Initially, we investigated:
• Jenkins logs
• Pipeline configuration
• Docker build stages
• SonarQube scans
Everything looked normal.

The real cause became clear after inspecting pod events:

kubectl describe pod jenkins-agent-pod

The Events section showed:
Evicted
The node was low on resource: ephemeral-storage
What Consumes Ephemeral Storage in CI Agents?
CI agent pods often consume more disk than expected due to:
• Docker image layers
• Dependency downloads
• Temporary build files
• Test artifacts
• Coverage reports
• SonarQube cache
• Package manager caches
Unlike CPU and memory, ephemeral storage is frequently ignored in resource configuration.

Why This Causes Pipeline Failures?
When ephemeral storage usage exceeds node capacity:

Kubernetes marks the node under disk pressure
Pods get evicted
Jenkins agents disappear
Pipelines fail unexpectedly Since Jenkins does not clearly indicate storage-related failures, this often looks like a Jenkins or pipeline problem.

The Fix
We resolved the issue by explicitly defining ephemeral storage resources:

resources:
  requests:
    cpu: 500m
    memory: 1Gi
    ephemeral-storage: 4Gi
  limits:
    cpu: 2
    memory: 4Gi
    ephemeral-storage: 10Gi

Additional improvements included:
• Cleaning workspace after builds
• Splitting heavy pipelines into separate agents
• Increasing node storage capacity
• Reducing artifact retention
Key Takeaway
If Jenkins agents fail randomly in Kubernetes, always check pod events:

kubectl describe pod jenkins-agent-pod

Ephemeral storage exhaustion is one of the most common but overlooked causes of CI/CD instability.

Top comments (1)

vandana.platform • Mar 10

Great breakdown of a problem that many teams overlook.

Ephemeral storage is one of those resources that often gets ignored because most people focus on CPU and memory when defining pod resources.

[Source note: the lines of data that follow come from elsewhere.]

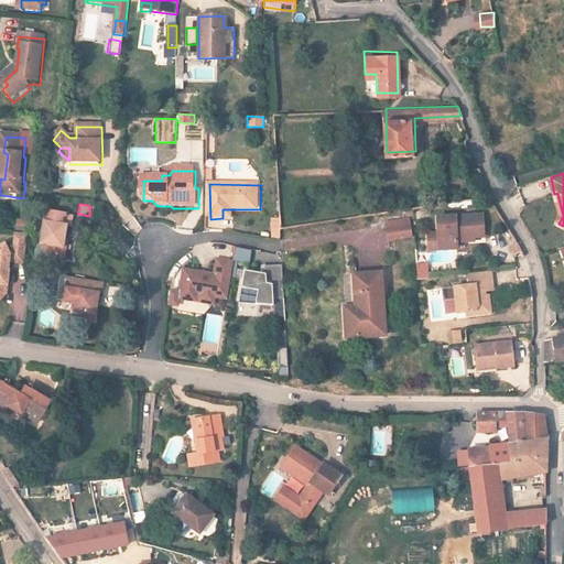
[(237,218),(237,209),(223,209),(223,218),(237,218)]
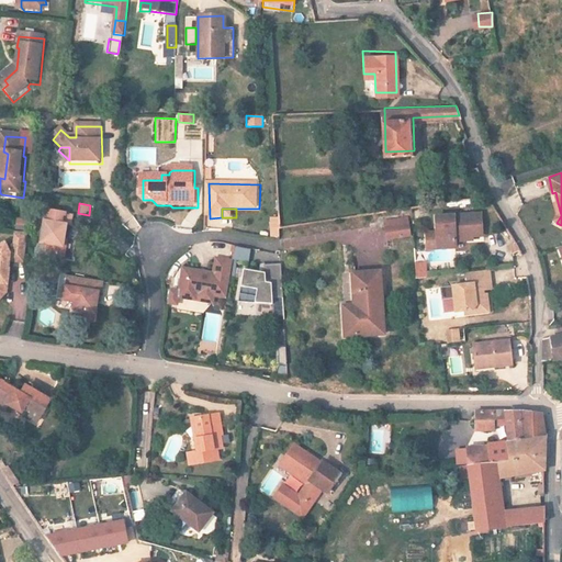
[(69,261),(71,244),(72,229),(78,231),(80,218),(51,215),(47,249),(53,250),(52,259),(69,261)]
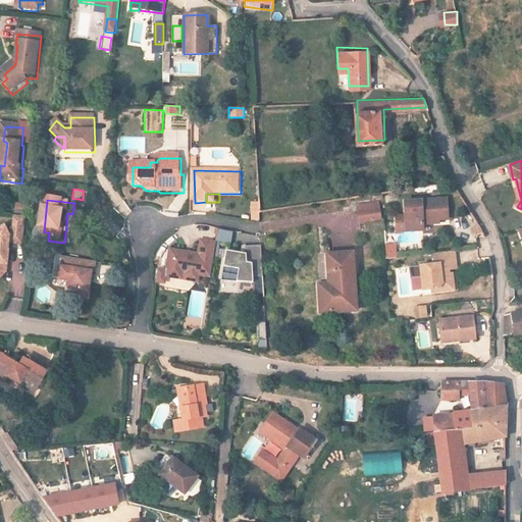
[(441,219),(441,221),(451,220),(449,200),(407,204),(408,218),(409,233),(426,231),(425,225),(435,224),(435,219),(441,219)]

CI workloads are particularly heavy on disk usage because of image layers, dependency downloads, and build artifacts.

In several environments I've seen, pipeline failures initially get blamed on Jenkins or pipeline configuration when the actual issue is node disk pressure leading to pod eviction.

Checking pod events with kubectl describe pod is definitely one of the fastest ways to identify this kind of issue.

Curious if you’ve also experimented with using dedicated node pools for CI workloads to isolate build-related disk usage from application workloads.